• [Task goal]
Transcribe the records in full.

• [Stored data entries]
——
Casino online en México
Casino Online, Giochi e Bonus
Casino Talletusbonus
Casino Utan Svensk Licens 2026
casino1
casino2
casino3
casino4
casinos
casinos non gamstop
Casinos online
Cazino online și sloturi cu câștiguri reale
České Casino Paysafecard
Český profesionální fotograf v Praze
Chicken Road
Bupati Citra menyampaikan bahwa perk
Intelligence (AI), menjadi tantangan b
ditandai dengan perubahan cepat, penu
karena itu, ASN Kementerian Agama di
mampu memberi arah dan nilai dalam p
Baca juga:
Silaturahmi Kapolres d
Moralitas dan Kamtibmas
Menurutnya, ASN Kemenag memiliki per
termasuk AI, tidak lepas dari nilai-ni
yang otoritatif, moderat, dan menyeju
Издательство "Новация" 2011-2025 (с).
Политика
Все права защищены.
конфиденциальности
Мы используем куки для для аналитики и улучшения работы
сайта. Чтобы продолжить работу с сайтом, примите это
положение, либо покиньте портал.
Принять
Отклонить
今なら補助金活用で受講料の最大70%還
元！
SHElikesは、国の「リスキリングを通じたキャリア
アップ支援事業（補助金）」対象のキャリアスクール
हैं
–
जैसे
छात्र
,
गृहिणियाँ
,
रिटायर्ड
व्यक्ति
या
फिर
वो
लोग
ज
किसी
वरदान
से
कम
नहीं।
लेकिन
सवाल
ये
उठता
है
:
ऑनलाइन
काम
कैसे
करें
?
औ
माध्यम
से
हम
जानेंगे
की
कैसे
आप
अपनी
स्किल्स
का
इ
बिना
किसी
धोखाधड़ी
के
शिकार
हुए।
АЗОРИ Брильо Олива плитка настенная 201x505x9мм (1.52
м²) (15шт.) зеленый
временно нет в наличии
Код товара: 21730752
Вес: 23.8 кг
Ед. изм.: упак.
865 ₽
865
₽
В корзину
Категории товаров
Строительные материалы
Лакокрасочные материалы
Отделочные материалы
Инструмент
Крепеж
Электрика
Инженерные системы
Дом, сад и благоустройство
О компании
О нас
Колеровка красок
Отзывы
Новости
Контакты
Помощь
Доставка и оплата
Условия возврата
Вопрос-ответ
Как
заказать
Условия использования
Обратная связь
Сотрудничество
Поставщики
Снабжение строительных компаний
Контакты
——
• [Solution below]
Casino online en México
Casino Online, Giochi e Bonus
Casino Talletusbonus
Casino Utan Svensk Licens 2026
casino1
casino2
casino3
casino4
casinos
casinos non gamstop
Casinos online
Cazino online și sloturi cu câștiguri reale
České Casino Paysafecard
Český profesionální fotograf v Praze
Chicken Road
Bupati Citra menyampaikan bahwa perk
Intelligence (AI), menjadi tantangan b
ditandai dengan perubahan cepat, penu
karena itu, ASN Kementerian Agama di
mampu memberi arah dan nilai dalam p
Baca juga:
Silaturahmi Kapolres d
Moralitas dan Kamtibmas
Menurutnya, ASN Kemenag memiliki per
termasuk AI, tidak lepas dari nilai-ni
yang otoritatif, moderat, dan menyeju
Издательство "Новация" 2011-2025 (с).
Политика
Все права защищены.
конфиденциальности
Мы используем куки для для аналитики и улучшения работы
сайта. Чтобы продолжить работу с сайтом, примите это
положение, либо покиньте портал.
Принять
Отклонить
今なら補助金活用で受講料の最大70%還
元！
SHElikesは、国の「リスキリングを通じたキャリア
アップ支援事業（補助金）」対象のキャリアスクール
हैं
–
जैसे
छात्र
,
गृहिणियाँ
,
रिटायर्ड
व्यक्ति
या
फिर
वो
लोग
ज
किसी
वरदान
से
कम
नहीं।
लेकिन
सवाल
ये
उठता
है
:
ऑनलाइन
काम
कैसे
करें
?
औ
माध्यम
से
हम
जानेंगे
की
कैसे
आप
अपनी
स्किल्स
का
इ
बिना
किसी
धोखाधड़ी
के
शिकार
हुए।
АЗОРИ Брильо Олива плитка настенная 201x505x9мм (1.52
м²) (15шт.) зеленый
временно нет в наличии
Код товара: 21730752
Вес: 23.8 кг
Ед. изм.: упак.
865 ₽
865
₽
В корзину
Категории товаров
Строительные материалы
Лакокрасочные материалы
Отделочные материалы
Инструмент
Крепеж
Электрика
Инженерные системы
Дом, сад и благоустройство
О компании
О нас
Колеровка красок
Отзывы
Новости
Контакты
Помощь
Доставка и оплата
Условия возврата
Вопрос-ответ
Как
заказать
Условия использования
Обратная связь
Сотрудничество
Поставщики
Снабжение строительных компаний
Контакты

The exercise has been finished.